#### [Information given]
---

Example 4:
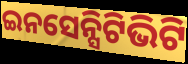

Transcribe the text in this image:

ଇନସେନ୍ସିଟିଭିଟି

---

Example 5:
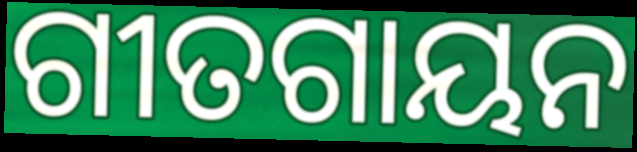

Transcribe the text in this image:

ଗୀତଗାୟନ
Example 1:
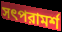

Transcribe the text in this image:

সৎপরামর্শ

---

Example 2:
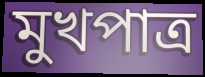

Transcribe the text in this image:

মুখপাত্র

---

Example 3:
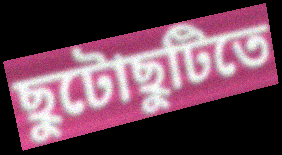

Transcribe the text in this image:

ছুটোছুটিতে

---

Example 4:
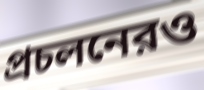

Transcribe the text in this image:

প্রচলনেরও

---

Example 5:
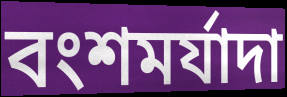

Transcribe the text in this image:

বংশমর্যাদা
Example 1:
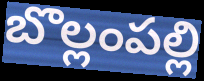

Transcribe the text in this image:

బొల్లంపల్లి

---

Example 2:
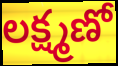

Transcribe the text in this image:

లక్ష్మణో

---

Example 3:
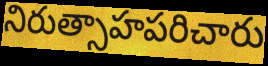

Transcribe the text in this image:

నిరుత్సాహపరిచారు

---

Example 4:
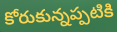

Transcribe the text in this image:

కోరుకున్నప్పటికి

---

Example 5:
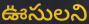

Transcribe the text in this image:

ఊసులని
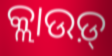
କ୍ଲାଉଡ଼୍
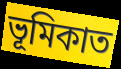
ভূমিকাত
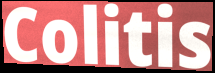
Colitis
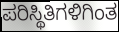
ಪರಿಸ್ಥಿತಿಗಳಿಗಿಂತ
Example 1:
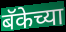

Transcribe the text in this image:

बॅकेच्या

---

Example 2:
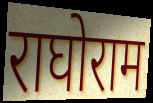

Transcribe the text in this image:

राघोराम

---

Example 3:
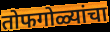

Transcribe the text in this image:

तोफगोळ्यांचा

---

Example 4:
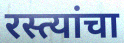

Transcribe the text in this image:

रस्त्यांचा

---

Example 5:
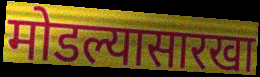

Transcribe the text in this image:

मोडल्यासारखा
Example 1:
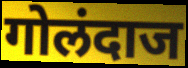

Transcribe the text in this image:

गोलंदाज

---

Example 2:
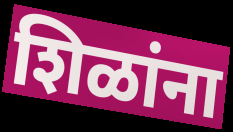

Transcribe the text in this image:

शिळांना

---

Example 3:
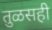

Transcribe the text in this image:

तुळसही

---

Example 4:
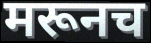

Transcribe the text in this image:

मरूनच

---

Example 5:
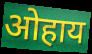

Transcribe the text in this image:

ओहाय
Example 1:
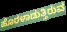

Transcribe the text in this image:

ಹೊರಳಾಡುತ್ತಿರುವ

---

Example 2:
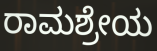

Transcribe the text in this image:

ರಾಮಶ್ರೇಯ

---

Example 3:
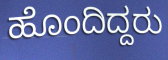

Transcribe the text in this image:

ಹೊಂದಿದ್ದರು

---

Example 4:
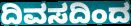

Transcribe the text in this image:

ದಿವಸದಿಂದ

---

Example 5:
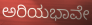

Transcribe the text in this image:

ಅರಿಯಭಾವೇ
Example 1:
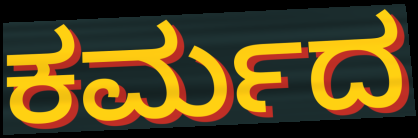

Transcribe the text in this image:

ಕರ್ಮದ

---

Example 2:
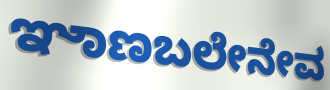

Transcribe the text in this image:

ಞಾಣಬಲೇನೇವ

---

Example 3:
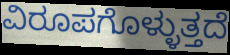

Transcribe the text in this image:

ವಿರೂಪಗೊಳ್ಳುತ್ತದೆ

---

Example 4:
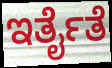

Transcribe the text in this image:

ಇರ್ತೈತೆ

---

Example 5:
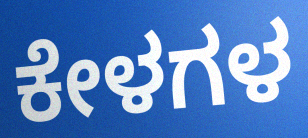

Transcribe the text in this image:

#### [Exercise instructions]
Could the data above be repeated exactly, with every picture dropped?

#### [Task result]
---

Example 4:

Transcribe the text in this image:

ଇନସେନ୍ସିଟିଭିଟି

---

Example 5:

Transcribe the text in this image:

ଗୀତଗାୟନ
Example 1:

Transcribe the text in this image:

সৎপরামর্শ

---

Example 2:

Transcribe the text in this image:

মুখপাত্র

---

Example 3:

Transcribe the text in this image:

ছুটোছুটিতে

---

Example 4:

Transcribe the text in this image:

প্রচলনেরও

---

Example 5:

Transcribe the text in this image:

বংশমর্যাদা
Example 1:

Transcribe the text in this image:

బొల్లంపల్లి

---

Example 2:

Transcribe the text in this image:

లక్ష్మణో

---

Example 3:

Transcribe the text in this image:

నిరుత్సాహపరిచారు

---

Example 4:

Transcribe the text in this image:

కోరుకున్నప్పటికి

---

Example 5:

Transcribe the text in this image:

ఊసులని
କ୍ଲାଉଡ଼୍
ভূমিকাত
Colitis
ಪರಿಸ್ಥಿತಿಗಳಿಗಿಂತ
Example 1:

Transcribe the text in this image:

बॅकेच्या

---

Example 2:

Transcribe the text in this image:

राघोराम

---

Example 3:

Transcribe the text in this image:

तोफगोळ्यांचा

---

Example 4:

Transcribe the text in this image:

रस्त्यांचा

---

Example 5:

Transcribe the text in this image:

मोडल्यासारखा
Example 1:

Transcribe the text in this image:

गोलंदाज

---

Example 2:

Transcribe the text in this image:

शिळांना

---

Example 3:

Transcribe the text in this image:

तुळसही

---

Example 4:

Transcribe the text in this image:

मरूनच

---

Example 5:

Transcribe the text in this image:

ओहाय
Example 1:

Transcribe the text in this image:

ಹೊರಳಾಡುತ್ತಿರುವ

---

Example 2:

Transcribe the text in this image:

ರಾಮಶ್ರೇಯ

---

Example 3:

Transcribe the text in this image:

ಹೊಂದಿದ್ದರು

---

Example 4:

Transcribe the text in this image:

ದಿವಸದಿಂದ

---

Example 5:

Transcribe the text in this image:

ಅರಿಯಭಾವೇ
Example 1:

Transcribe the text in this image:

ಕರ್ಮದ

---

Example 2:

Transcribe the text in this image:

ಞಾಣಬಲೇನೇವ

---

Example 3:

Transcribe the text in this image:

ವಿರೂಪಗೊಳ್ಳುತ್ತದೆ

---

Example 4:

Transcribe the text in this image:

ಇರ್ತೈತೆ

---

Example 5:

Transcribe the text in this image:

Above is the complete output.